If you want to do a quick test of the Hive metastore by specifying connection API in your application, you can use the convenience API shown in the following PySpark example.

In this example, there is no need to pass any Hive metastore parameters to your application. The call to SparkSessionWithDataengine.enableDataengine will initialize the connections to without the additional Hive metastore parameters.

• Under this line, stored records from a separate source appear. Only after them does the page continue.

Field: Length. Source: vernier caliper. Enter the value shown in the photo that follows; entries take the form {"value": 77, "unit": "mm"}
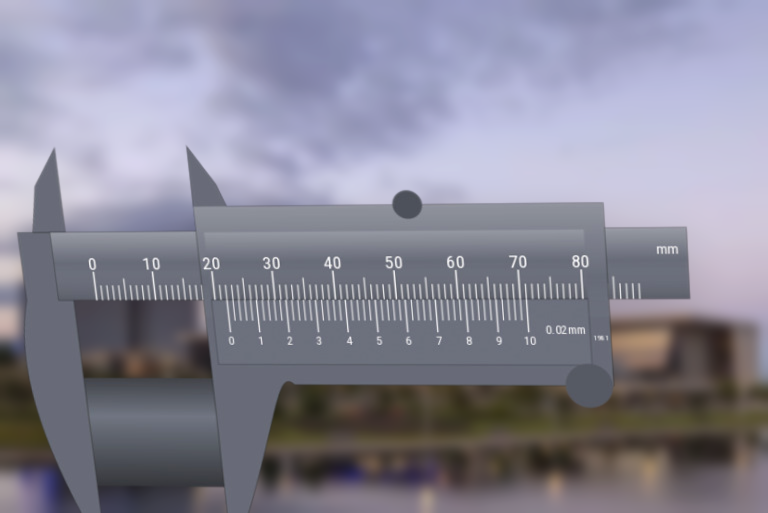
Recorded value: {"value": 22.0, "unit": "mm"}
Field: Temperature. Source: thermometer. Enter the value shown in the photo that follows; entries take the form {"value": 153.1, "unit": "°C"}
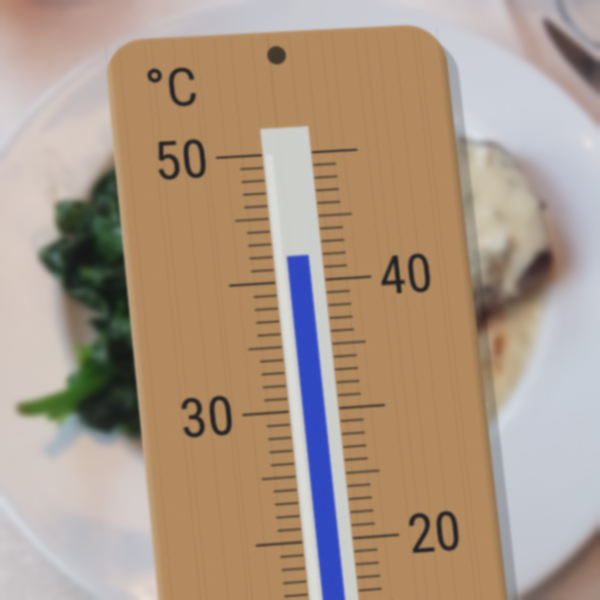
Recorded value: {"value": 42, "unit": "°C"}
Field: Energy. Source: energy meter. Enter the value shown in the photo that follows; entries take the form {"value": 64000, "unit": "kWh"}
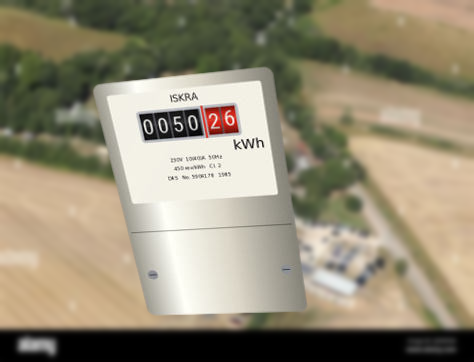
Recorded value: {"value": 50.26, "unit": "kWh"}
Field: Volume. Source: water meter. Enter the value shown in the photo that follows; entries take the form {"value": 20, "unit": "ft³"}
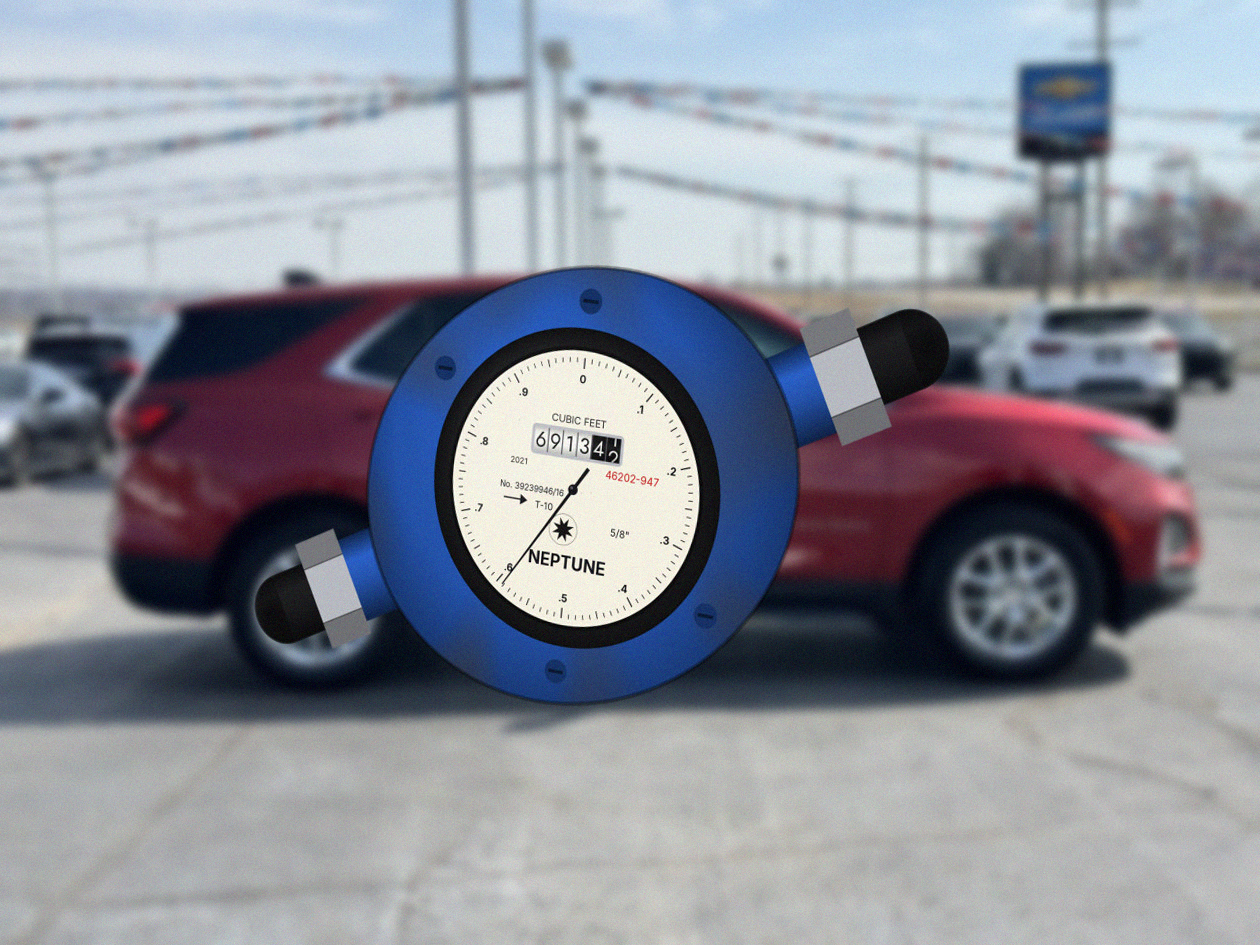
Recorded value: {"value": 691341.59, "unit": "ft³"}
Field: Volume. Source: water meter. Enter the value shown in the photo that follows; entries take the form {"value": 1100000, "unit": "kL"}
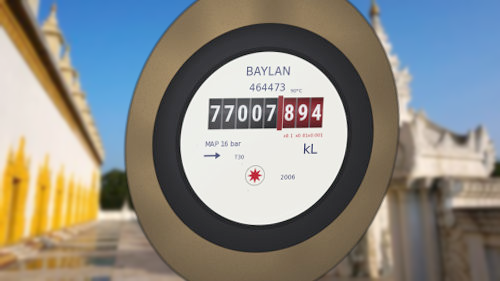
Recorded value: {"value": 77007.894, "unit": "kL"}
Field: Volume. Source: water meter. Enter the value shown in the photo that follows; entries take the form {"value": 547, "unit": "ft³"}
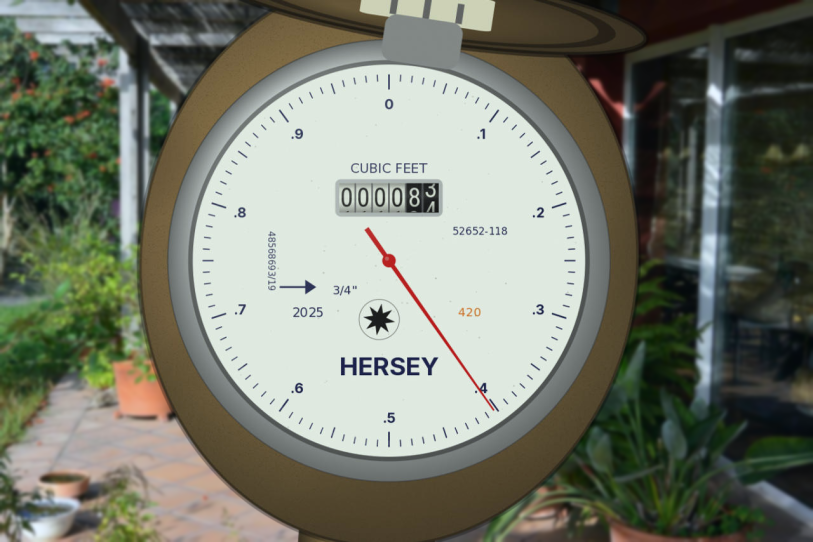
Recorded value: {"value": 83.40, "unit": "ft³"}
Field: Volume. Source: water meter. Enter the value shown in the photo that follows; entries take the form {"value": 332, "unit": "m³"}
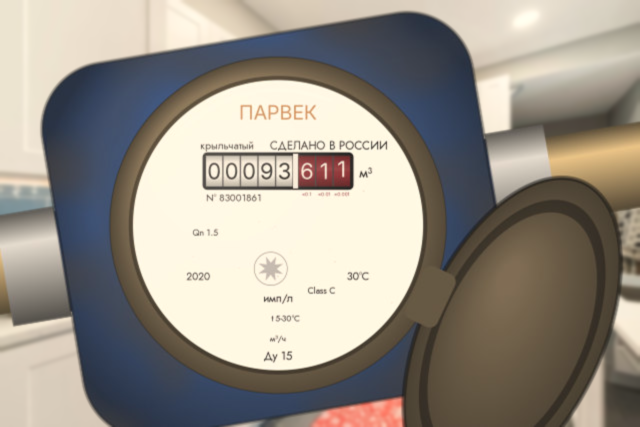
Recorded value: {"value": 93.611, "unit": "m³"}
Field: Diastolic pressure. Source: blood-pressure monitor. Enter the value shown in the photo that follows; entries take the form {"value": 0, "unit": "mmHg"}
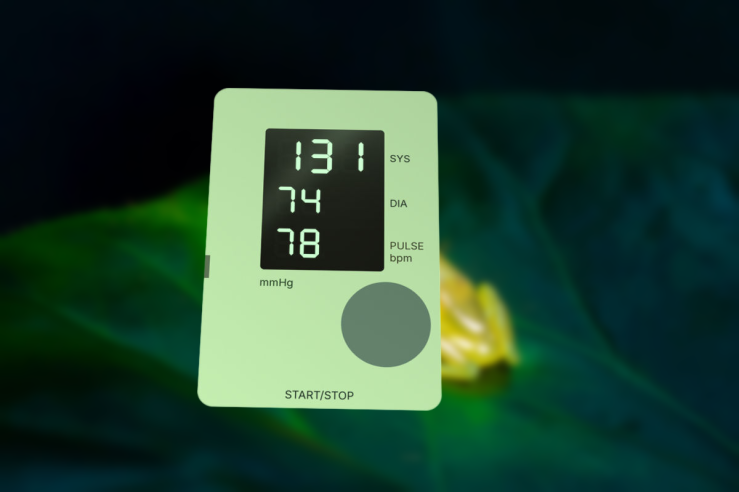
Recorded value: {"value": 74, "unit": "mmHg"}
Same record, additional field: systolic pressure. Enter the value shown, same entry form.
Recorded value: {"value": 131, "unit": "mmHg"}
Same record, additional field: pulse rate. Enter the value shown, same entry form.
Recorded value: {"value": 78, "unit": "bpm"}
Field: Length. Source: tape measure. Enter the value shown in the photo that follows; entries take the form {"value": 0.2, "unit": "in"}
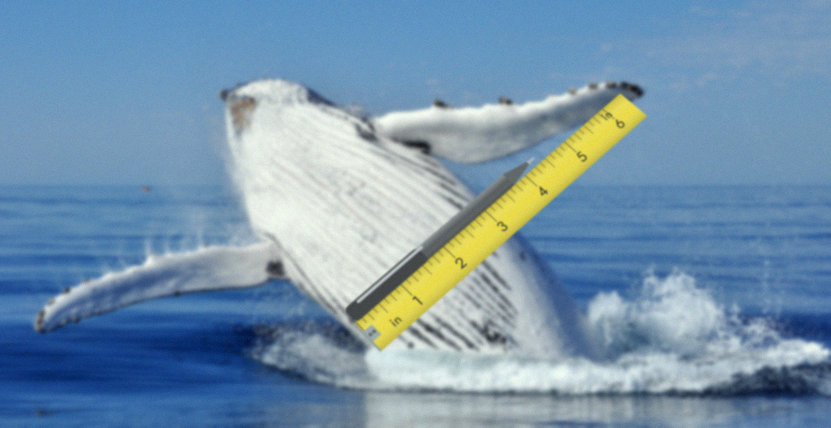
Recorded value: {"value": 4.375, "unit": "in"}
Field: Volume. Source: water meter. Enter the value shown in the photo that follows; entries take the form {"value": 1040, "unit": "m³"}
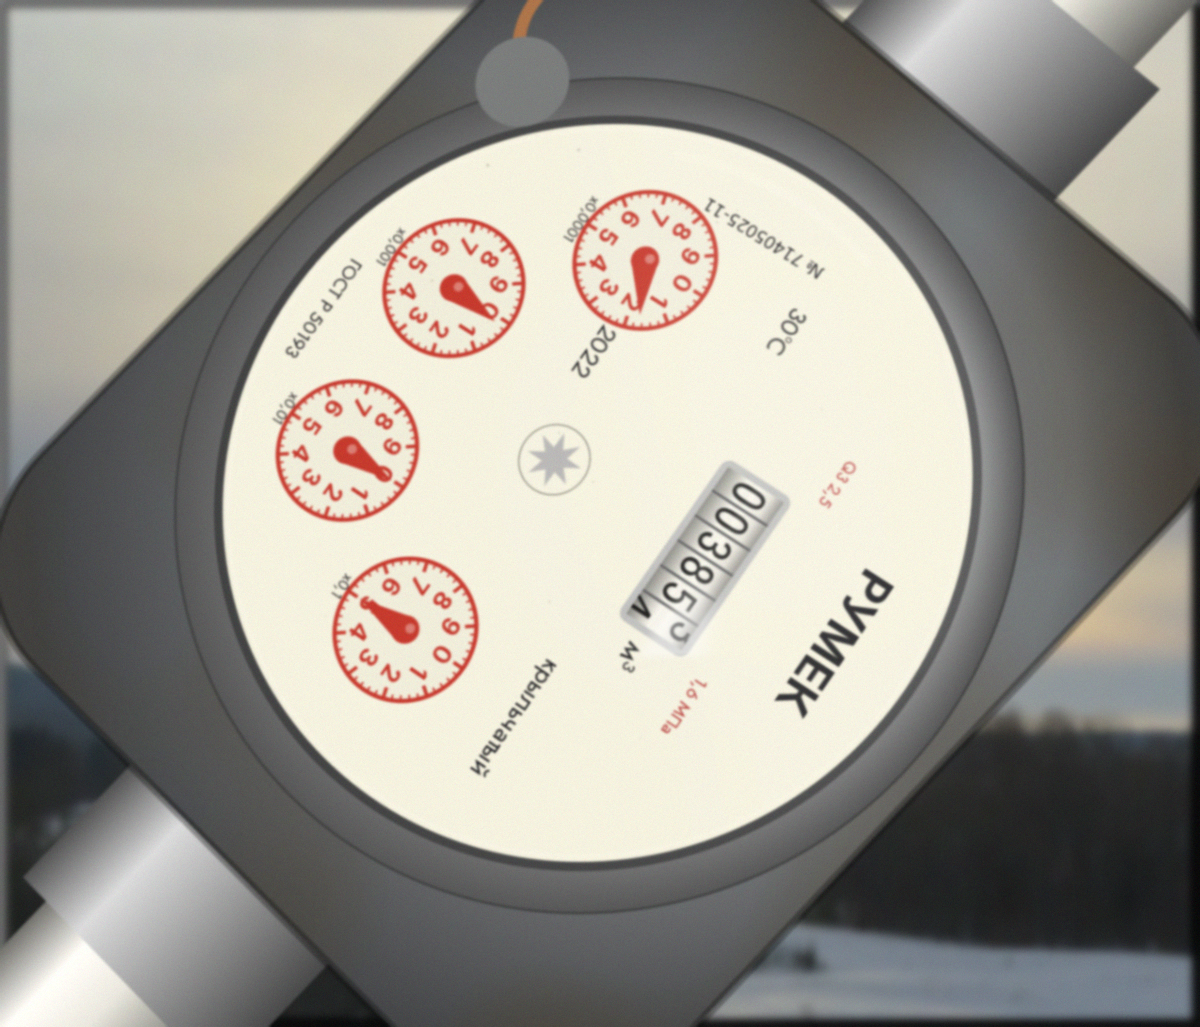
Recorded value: {"value": 3853.5001, "unit": "m³"}
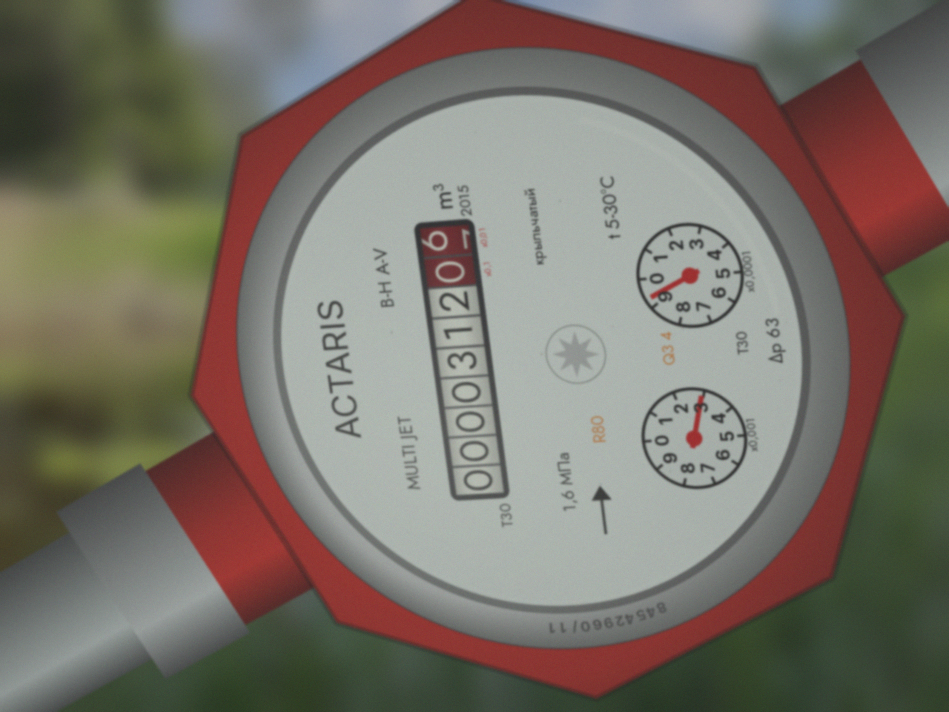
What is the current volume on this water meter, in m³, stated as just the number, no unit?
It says 312.0629
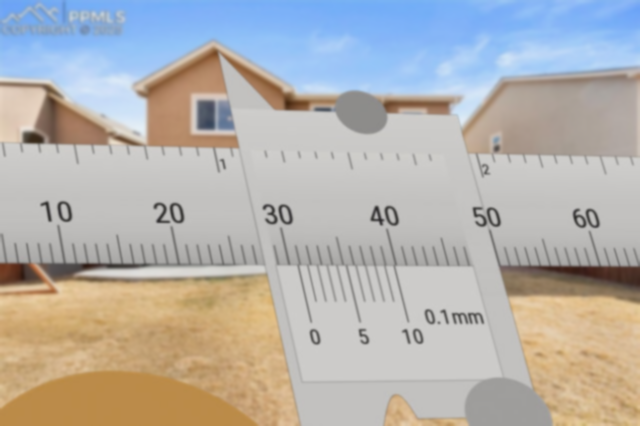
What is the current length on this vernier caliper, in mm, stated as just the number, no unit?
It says 30.8
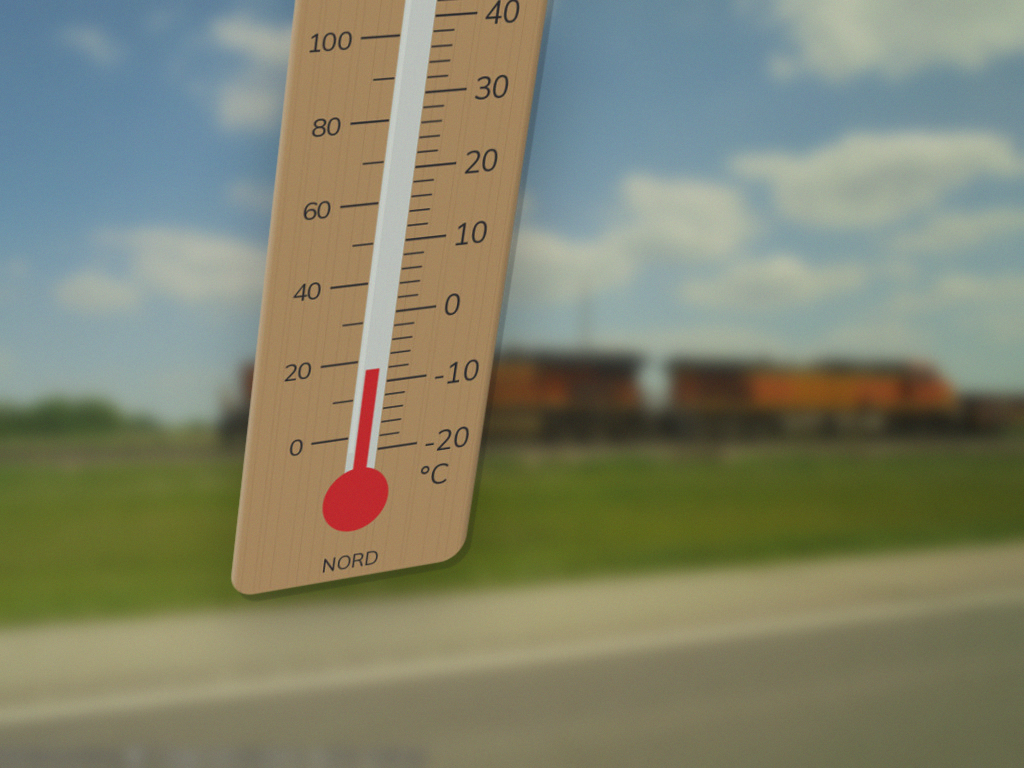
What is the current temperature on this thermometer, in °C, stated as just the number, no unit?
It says -8
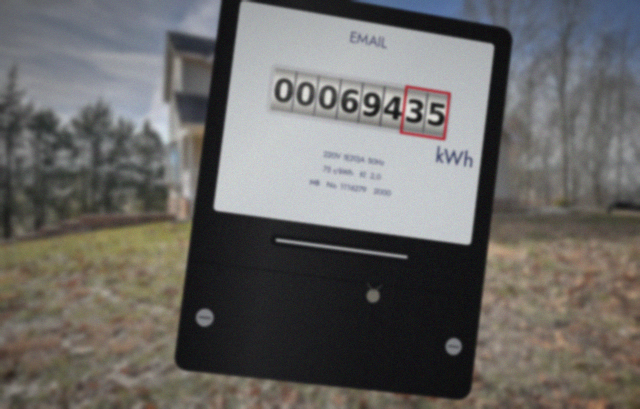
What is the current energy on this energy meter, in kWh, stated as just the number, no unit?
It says 694.35
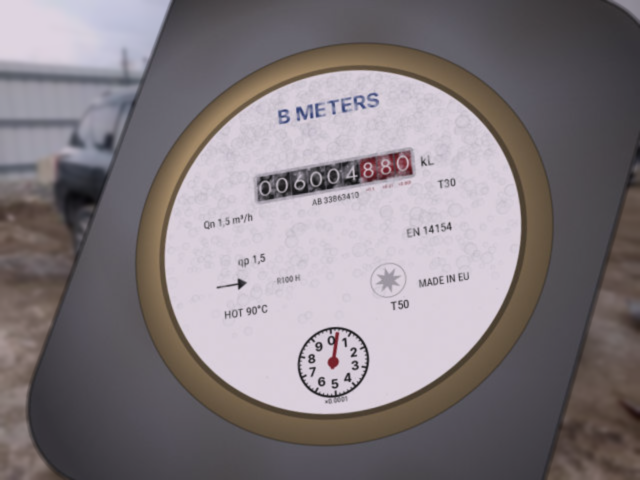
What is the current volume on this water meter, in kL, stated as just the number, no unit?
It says 6004.8800
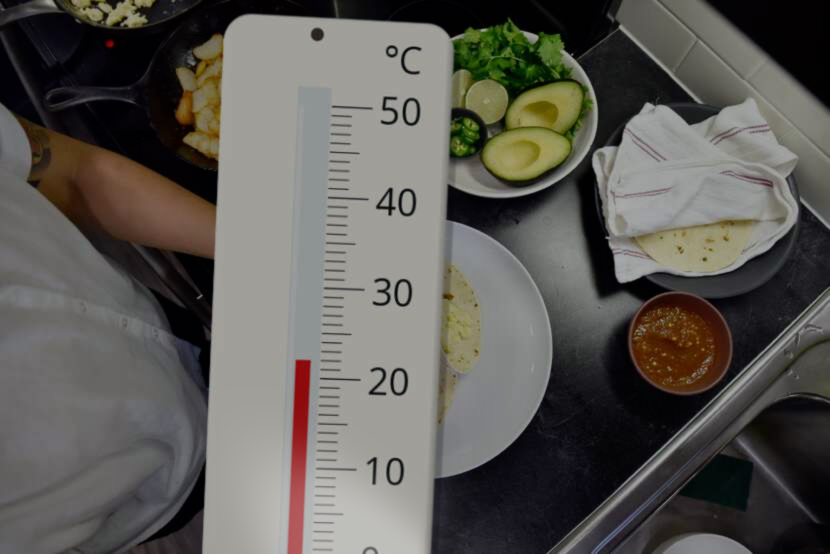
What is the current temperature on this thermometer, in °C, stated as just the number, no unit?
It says 22
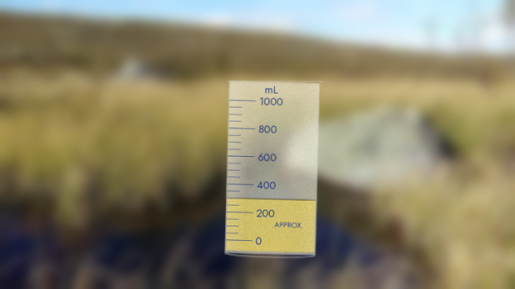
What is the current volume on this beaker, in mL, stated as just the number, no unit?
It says 300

dataengine-job-convenience_api.py:

from dataengine import SparkSessionWithDataengine
from pyspark.sql import SQLContext
import sys
 from pyspark.sql import SparkSession
import time

def dataengine_table_test(spark,sc):
  tablesDF=spark.sql("SHOW TABLES")
  tablesDF.show()
  statesDF=spark.sql("SELECT * from COUNTRIESCAPITALS");
  statesDF.show()

def main():
  if __name__ == '__main__':
    if len (sys.argv) < 2:
        exit(1)
    else:
        crn = sys.argv[1]
        apikey = sys.argv[2]
        session_builder = SparkSessionWithDataengine.enableDataengine(crn, apikey, "public", "/opt/ibm/connectors/data-engine/hms-client")
        spark = session_builder.appName("Spark DataEngine integration test").getOrCreate()
        sc = spark.sparkContext
        dataengine_table_test (spark,sc)

if __name__ == '__main__':
  main()

The following is the payload for the convenience dataengine-job-convenience_api.py:

{
    "application_details": {
        "conf": {
            "spark.hadoop.fs.cos.us-geo.endpoint": "CHANGEME",
            "spark.hadoop.fs.cos.us-geo.access.key": "CHANGEME",
            "spark.hadoop.fs.cos.us-geo.secret.key": "CHANGEME"
        },
        "application": "cos://mybucket.us-geo/dataengine-job-convenience_api.py",
        "arguments": ["crn:v1:bluemix:public:sql-query:us-south:a/<CRN-DATA-ENGINE-INSTANCE>::","<APIKEY-WITH-ACCESS-TO-DATA-ENGINE-INSTANCE>"]
    }
}